Each new board inasmuch as reconfigured team (if, as and when that black swan event occurs in the face of stubborn persistence in fielding ‘passengers’) is greeted – however sceptically by realists and cynics – with the faint belief that our unofficial national sport can be restored to its former glory and Sri Lanka regain its erstwhile standing as demigods.

SriLankan Airlines by contrast, is a technocratic symbol – a marker of state capacity, global connectivity and economic competence. Its failures do not inspire hope as much as they generate resignation (pun intended). 

Where cricket’s underperformance provokes outrage at squandered talent and sundry wasted opportunities, the airline’s decline and fall fuels anger at profligately spent (and precious to boot) national resources.

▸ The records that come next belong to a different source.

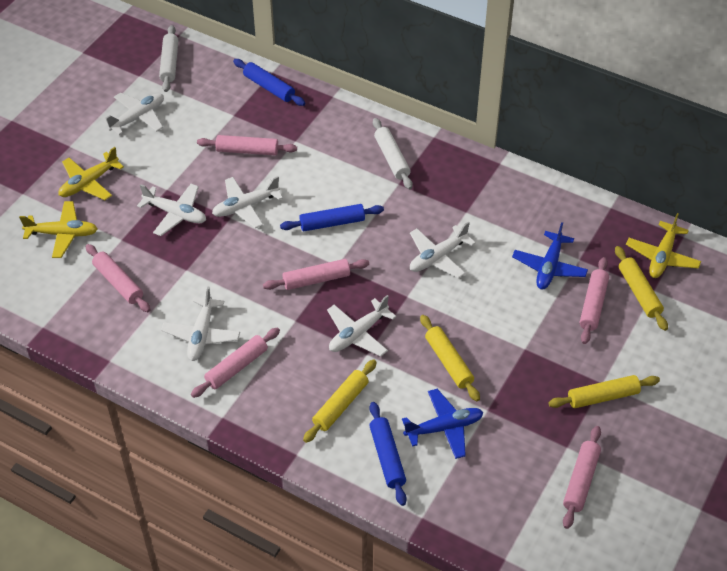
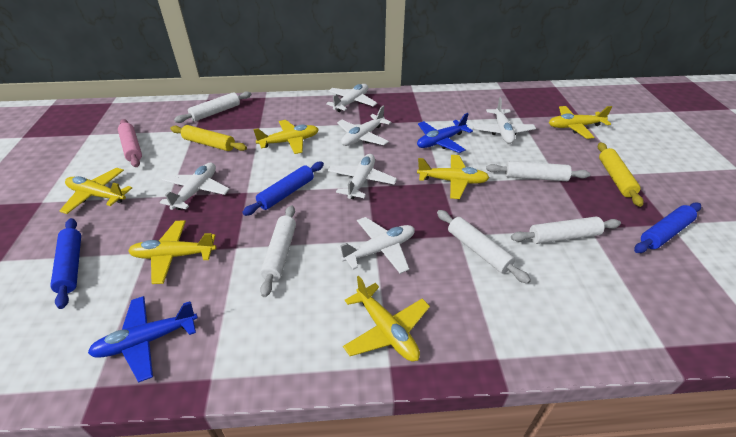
pink rolling pin: [86,244,150,312] [191,328,280,398] [197,135,297,155] [263,259,369,290] [563,426,601,529] [580,257,609,344] = 6 -> [118,119,142,167] = 1
white rolling pin: [159,25,178,92] [373,118,413,189] = 2 -> [174,91,251,123] [260,205,296,297] [437,210,531,284] [486,161,590,181] [511,217,621,244] = 5
yellow plane: [19,201,98,258] [59,147,124,200] [626,213,701,278] = 3 -> [60,168,132,214] [128,220,216,284] [253,120,319,154] [343,276,430,361] [417,155,490,199] [549,106,612,139] = 6
yellow rolling pin: [303,359,377,443] [420,315,480,401] [548,375,660,408] [615,246,668,331] = 4 -> [170,125,247,151] [598,142,644,207] = 2

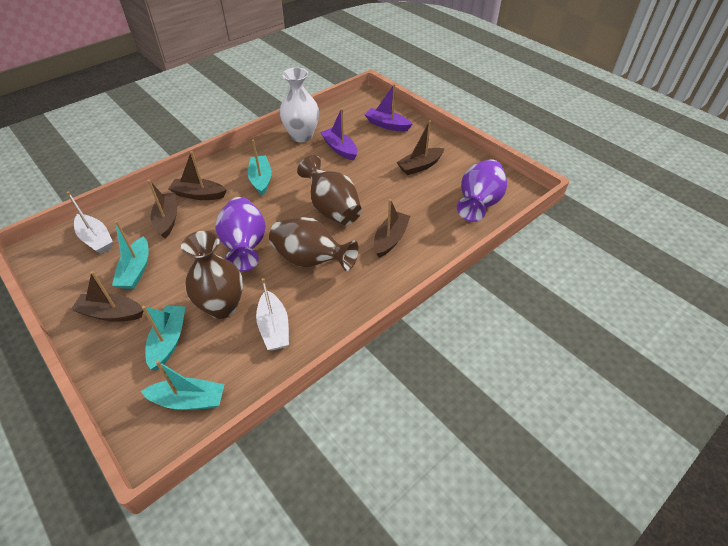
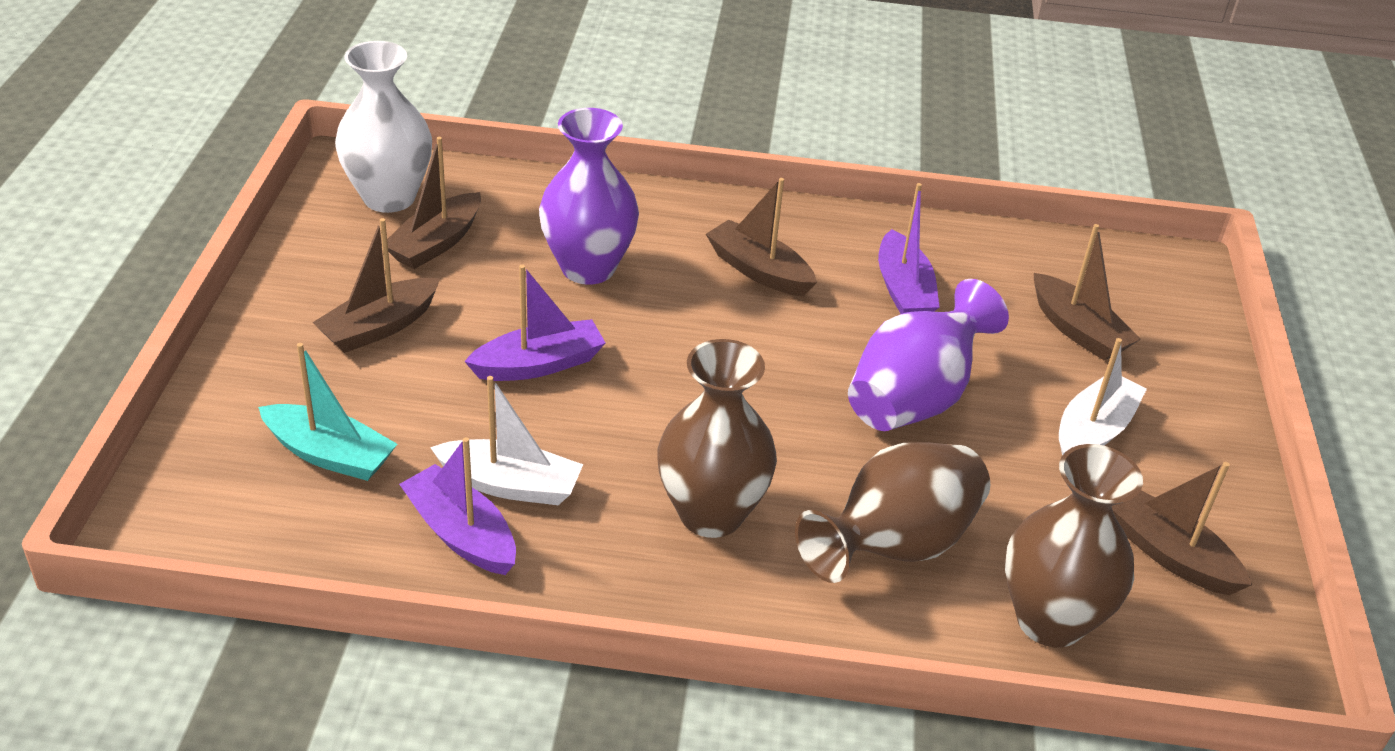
purple boat: [320,108,357,161] [365,84,412,131] = 2 -> [399,437,516,575] [464,265,605,381] [878,183,940,314] = 3
turquoise boat: [112,221,149,289] [141,360,225,410] [142,306,185,370] [248,139,272,196] = 4 -> [258,343,397,481] = 1

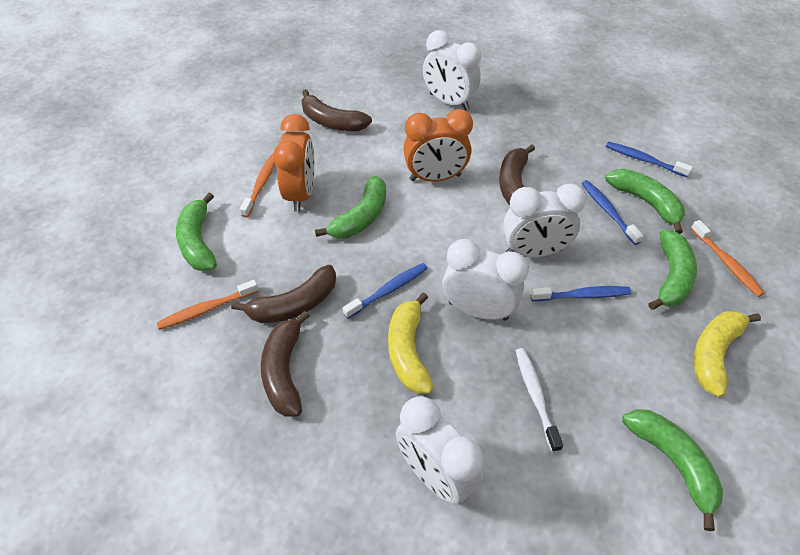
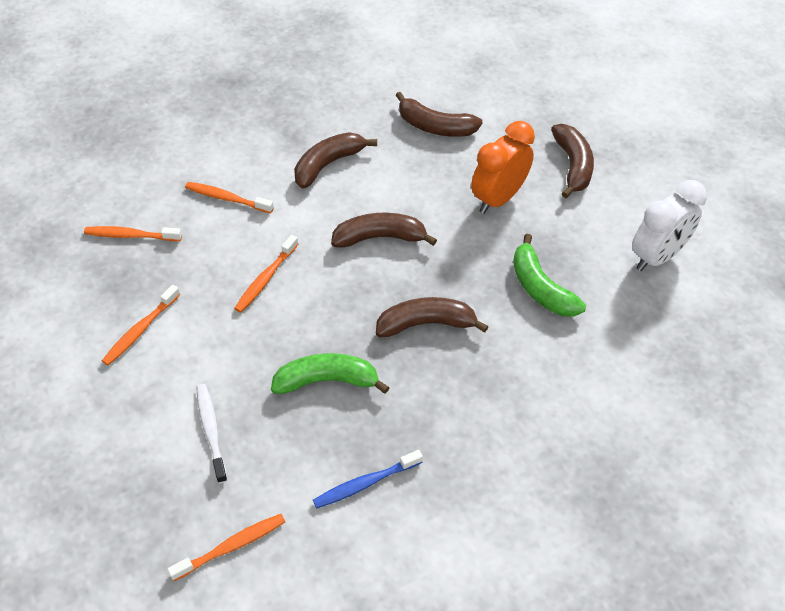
blue toothbrush: [343,263,428,319] [531,286,631,301] [582,180,644,245] [606,142,693,177] = 4 -> [313,450,423,508] = 1
brown banana: [231,265,336,323] [261,311,309,416] [301,89,372,131] [499,144,535,206] = 4 -> [294,132,377,189] [331,213,437,248] [376,297,489,337] [396,92,482,137] [551,124,594,198] = 5
green banana: [176,193,217,271] [315,176,386,238] [605,169,685,234] [622,409,723,531] [648,230,697,310] = 5 -> [271,353,390,394] [513,234,586,317] = 2
orange clock: [274,114,315,212] [403,109,473,182] = 2 -> [471,121,535,214] = 1
orange toothbrush: [157,280,259,330] [240,153,276,217] [691,220,764,297] = 3 -> [84,226,182,241] [102,285,180,365] [167,514,285,581] [185,182,274,213] [234,235,298,313] = 5
white clock: [396,396,483,504] [423,30,481,111] [442,239,529,320] [503,183,586,257] = 4 -> [632,180,707,271] = 1
yellow banana: [388,292,433,394] [694,311,761,397] = 2 -> none = 0

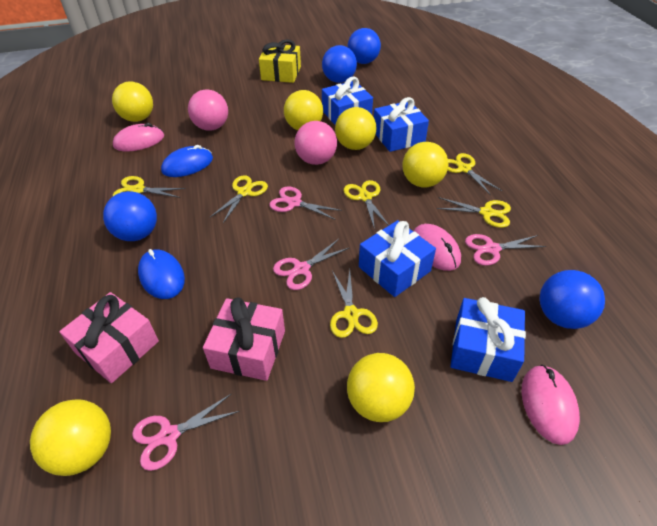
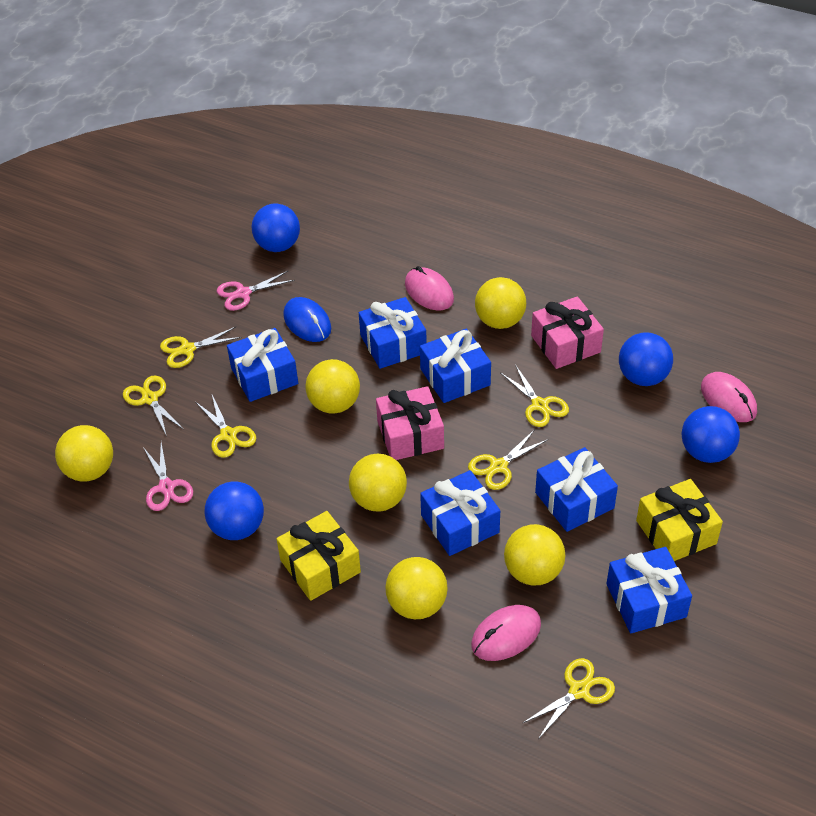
blue gift: [322,77,373,125] [359,220,436,297] [374,97,429,152] [450,297,526,382] = 4 -> [227,328,298,402] [359,297,427,369] [420,329,491,403] [420,470,500,556] [535,447,618,532] [606,547,692,633] = 6
blue mouse: [138,249,185,299] [161,145,213,177] = 2 -> [283,297,331,342] = 1
pink ball: [188,89,228,131] [294,121,337,165] = 2 -> none = 0
pink scissors: [132,393,240,471] [269,186,342,220] [273,239,349,290] [465,234,547,266] = 4 -> [143,442,193,511] [217,271,295,311] = 2
yellow gift: [259,39,301,83] = 1 -> [277,511,361,601] [636,479,723,561] = 2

One game plays out on the ground; the other, perpetually up in the air. Yet, both are theatres of governance with national significance.

There is an almost theological symmetry in their trajectories. The sacred cow of cricket is periodically chastened but never slaughtered at the altar of either religious outrage or sacrificial propitiation. Reform instead, is its once and future act of ritual purification. 

The cash cow of the airline however, has been relentlessly exploited, its sanctity long since abandoned in favour of short-term gains and lucre for those lucky enough to fly so low enough over the cuckoo’s nest to be considered friends and family (ahem!). 

In one, the faithful demand better priests; while in the other, the congregation suspects – and in fact knows – that the temple itself has been repeatedly ransacked.

Both crises share a common root: the politicisation of institutions that ought to be insulated from it. Whether it is team selection or aircraft leasing, the intrusion of undue power into due process has proven corrosive. 

The difference between the two institutions lies in process. 

Cricket, inflamed by public passion at home and instructed by international structures away, retains at least the capacity for confession, repentance and renewal. SriLankan, tethered to balance sheets and burdened by debt, faces a far more existential reckoning.

So as Sri Lanka Cricket turns over a new leaf, the question remains whether this is reform in substance or form. And as SriLankan Airlines navigates turbulence of its own making, the question is starker still: can a cash cow so thoroughly depleted be revived – or is the ill-fated beast of burden inevitably bound for the abattoir of privatisation?

Both tales are chapters in a larger narrative. It is a story of how national institutions are cherished first and then corrupted; and only rarely redeemed and restored.